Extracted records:

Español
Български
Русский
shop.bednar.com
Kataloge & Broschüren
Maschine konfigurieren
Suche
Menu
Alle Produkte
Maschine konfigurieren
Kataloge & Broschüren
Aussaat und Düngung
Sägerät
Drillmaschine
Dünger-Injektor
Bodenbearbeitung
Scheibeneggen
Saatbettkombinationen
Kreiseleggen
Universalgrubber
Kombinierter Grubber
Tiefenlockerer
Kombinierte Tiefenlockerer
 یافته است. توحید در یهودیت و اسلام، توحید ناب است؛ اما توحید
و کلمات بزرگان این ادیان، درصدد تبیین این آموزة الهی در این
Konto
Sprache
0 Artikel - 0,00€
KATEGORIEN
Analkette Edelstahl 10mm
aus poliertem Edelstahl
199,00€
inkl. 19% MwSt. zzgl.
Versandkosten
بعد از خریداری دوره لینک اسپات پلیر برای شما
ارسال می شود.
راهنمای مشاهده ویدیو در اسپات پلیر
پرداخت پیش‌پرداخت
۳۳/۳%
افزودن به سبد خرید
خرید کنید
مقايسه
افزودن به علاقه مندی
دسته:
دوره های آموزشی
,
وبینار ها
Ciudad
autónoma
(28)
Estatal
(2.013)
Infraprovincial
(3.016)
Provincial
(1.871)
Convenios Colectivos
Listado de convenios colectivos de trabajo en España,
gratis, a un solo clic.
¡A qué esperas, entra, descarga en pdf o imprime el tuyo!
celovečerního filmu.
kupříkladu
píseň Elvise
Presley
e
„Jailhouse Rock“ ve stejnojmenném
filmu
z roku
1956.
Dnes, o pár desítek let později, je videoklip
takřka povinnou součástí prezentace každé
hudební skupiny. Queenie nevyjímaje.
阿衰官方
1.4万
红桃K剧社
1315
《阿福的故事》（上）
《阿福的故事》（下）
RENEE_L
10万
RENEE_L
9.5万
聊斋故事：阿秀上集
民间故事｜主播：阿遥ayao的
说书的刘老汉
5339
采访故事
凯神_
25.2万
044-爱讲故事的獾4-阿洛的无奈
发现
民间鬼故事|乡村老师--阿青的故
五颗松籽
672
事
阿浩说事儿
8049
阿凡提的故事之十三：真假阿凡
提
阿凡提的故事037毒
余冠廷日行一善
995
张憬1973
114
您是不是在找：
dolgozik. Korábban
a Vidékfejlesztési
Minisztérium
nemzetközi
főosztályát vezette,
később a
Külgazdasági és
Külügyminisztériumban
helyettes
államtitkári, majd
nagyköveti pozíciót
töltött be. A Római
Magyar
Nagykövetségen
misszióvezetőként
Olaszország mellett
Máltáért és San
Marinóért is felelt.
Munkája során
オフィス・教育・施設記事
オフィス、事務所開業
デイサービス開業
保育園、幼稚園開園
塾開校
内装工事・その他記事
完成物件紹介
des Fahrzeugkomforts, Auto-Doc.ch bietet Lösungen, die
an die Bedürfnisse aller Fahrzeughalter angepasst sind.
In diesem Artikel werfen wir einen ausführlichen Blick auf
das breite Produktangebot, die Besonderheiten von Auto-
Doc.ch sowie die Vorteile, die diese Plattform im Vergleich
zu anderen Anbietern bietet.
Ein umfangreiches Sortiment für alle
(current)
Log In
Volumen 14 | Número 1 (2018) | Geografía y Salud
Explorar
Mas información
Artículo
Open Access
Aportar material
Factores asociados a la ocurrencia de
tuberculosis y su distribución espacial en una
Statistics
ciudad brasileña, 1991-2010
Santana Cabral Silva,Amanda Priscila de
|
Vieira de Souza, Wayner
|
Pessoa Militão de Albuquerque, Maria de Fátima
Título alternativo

* [What to produce]:
What you give back should be only the lines of the records above, starting at the line with "Listado de convenios" and ending at the line with "zu anderen Anbietern bietet.", restated word for word.

* [Completed exercise]:
Listado de convenios colectivos de trabajo en España,
gratis, a un solo clic.
¡A qué esperas, entra, descarga en pdf o imprime el tuyo!
celovečerního filmu.
kupříkladu
píseň Elvise
Presley
e
„Jailhouse Rock“ ve stejnojmenném
filmu
z roku
1956.
Dnes, o pár desítek let později, je videoklip
takřka povinnou součástí prezentace každé
hudební skupiny. Queenie nevyjímaje.
阿衰官方
1.4万
红桃K剧社
1315
《阿福的故事》（上）
《阿福的故事》（下）
RENEE_L
10万
RENEE_L
9.5万
聊斋故事：阿秀上集
民间故事｜主播：阿遥ayao的
说书的刘老汉
5339
采访故事
凯神_
25.2万
044-爱讲故事的獾4-阿洛的无奈
发现
民间鬼故事|乡村老师--阿青的故
五颗松籽
672
事
阿浩说事儿
8049
阿凡提的故事之十三：真假阿凡
提
阿凡提的故事037毒
余冠廷日行一善
995
张憬1973
114
您是不是在找：
dolgozik. Korábban
a Vidékfejlesztési
Minisztérium
nemzetközi
főosztályát vezette,
később a
Külgazdasági és
Külügyminisztériumban
helyettes
államtitkári, majd
nagyköveti pozíciót
töltött be. A Római
Magyar
Nagykövetségen
misszióvezetőként
Olaszország mellett
Máltáért és San
Marinóért is felelt.
Munkája során
オフィス・教育・施設記事
オフィス、事務所開業
デイサービス開業
保育園、幼稚園開園
塾開校
内装工事・その他記事
完成物件紹介
des Fahrzeugkomforts, Auto-Doc.ch bietet Lösungen, die
an die Bedürfnisse aller Fahrzeughalter angepasst sind.
In diesem Artikel werfen wir einen ausführlichen Blick auf
das breite Produktangebot, die Besonderheiten von Auto-
Doc.ch sowie die Vorteile, die diese Plattform im Vergleich
zu anderen Anbietern bietet.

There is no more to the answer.